======== TEXT SEGMENT ========

You might have to set a Proxy server if you are behind a firewall. You can do this permanently or just within the session:

Sys.setenv(http_proxy  = "http://proxy.mycompany.com:8080/")
Sys.setenv(https_proxy = "https://proxy.mycompany.com:8080/")

Two additional R packages that would come in handy to find your Rtools (on Windows) once you have installed them:

install.packages("pkgbuild")  # https://r-lib.github.io/pkgbuild/

pkgbuild::rtools_path()
pkgbuild::find_rtools()

You can access the .Renviron file (yes with a dot in front) through this and on Windows add the path to the Rtools directory:

install.packages("usethis")   # https://usethis.r-lib.org/

# https://forum.knime.com/t/integrating-r-with-knime/17291/6?u=mlauber71
usethis::edit_r_environ()
# enter the path to your Rtools on Windows
# PATH="C:\Rtools\bin;${PATH}"

KNIME, R, Conda Environment Propagation and Apple Silicon (M1, M2 chips)

If you have set up your R environment via Python on an Apple Silicon machine (with the M1 and M2 chips), you might experience that it is not initially possible to install the Rserve package (this might change over time of course). In this case, you will have to find the path of your Python installation and your py39_knime_r environment.

If you followed the instruction from the article you can get information about the path from your Terminal (shell):

brew info miniforge

# /opt/homebrew/Caskroom/miniforge/base

The resulting path might look something like this:

/opt/homebrew/Caskroom/miniforge/base

The R version would then sit in a sub-folder where your environment is (“py39_knime_r”). You can proceed to start the basic R and get to the prompt:

/opt/homebrew/Caskroom/miniforge/base/envs/py39_knime_r/lib/R/

Once you started the basic R, you can then install the necessary Rserve package like this:

install.packages("Rserve", repos = "https://cran.r-project.org", type="mac.binary")

With q() you can again quit the R prompt. Now, your R should work also via the Conda Environment Propagation.

========

From the R setup notes above, extract the passage between "You can access" and "your py39_knime_r environment.", inclusive.

======== GIVEN DATA ========

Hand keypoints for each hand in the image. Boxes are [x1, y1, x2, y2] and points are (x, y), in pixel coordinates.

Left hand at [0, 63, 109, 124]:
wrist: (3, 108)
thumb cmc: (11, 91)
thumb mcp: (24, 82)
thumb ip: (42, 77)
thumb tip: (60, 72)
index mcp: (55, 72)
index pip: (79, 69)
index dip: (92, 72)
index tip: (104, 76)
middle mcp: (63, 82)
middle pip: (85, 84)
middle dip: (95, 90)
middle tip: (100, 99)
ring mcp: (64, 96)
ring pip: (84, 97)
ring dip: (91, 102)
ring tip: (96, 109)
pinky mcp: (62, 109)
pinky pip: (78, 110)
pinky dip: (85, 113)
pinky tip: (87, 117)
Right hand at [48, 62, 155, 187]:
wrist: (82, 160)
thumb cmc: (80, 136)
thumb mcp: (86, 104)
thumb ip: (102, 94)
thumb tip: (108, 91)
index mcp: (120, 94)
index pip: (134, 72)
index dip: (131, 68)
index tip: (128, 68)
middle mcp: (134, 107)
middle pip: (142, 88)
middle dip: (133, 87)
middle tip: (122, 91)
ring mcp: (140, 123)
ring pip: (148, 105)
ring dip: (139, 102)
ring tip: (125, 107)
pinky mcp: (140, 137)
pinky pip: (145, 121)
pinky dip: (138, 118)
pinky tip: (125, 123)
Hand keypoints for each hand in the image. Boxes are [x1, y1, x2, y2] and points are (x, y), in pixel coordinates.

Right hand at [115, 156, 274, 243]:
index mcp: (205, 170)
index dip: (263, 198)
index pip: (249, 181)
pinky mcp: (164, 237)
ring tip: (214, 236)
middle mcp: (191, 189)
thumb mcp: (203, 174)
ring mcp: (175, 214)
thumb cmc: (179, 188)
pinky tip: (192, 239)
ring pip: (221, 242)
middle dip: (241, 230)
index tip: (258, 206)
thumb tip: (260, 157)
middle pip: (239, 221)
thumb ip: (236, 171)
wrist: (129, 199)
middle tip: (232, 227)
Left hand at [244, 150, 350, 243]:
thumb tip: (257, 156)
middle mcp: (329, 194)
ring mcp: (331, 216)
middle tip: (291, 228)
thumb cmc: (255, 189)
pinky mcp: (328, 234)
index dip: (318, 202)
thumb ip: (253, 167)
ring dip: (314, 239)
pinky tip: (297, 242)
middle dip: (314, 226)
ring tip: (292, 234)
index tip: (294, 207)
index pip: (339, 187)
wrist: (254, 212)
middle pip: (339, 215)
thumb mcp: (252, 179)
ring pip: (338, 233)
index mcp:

========

YOUR SOLUTION:
You can access the .Renviron file (yes with a dot in front) through this and on Windows add the path to the Rtools directory:

install.packages("usethis")   # https://usethis.r-lib.org/

# https://forum.knime.com/t/integrating-r-with-knime/17291/6?u=mlauber71
usethis::edit_r_environ()
# enter the path to your Rtools on Windows
# PATH="C:\Rtools\bin;${PATH}"

KNIME, R, Conda Environment Propagation and Apple Silicon (M1, M2 chips)

If you have set up your R environment via Python on an Apple Silicon machine (with the M1 and M2 chips), you might experience that it is not initially possible to install the Rserve package (this might change over time of course). In this case, you will have to find the path of your Python installation and your py39_knime_r environment.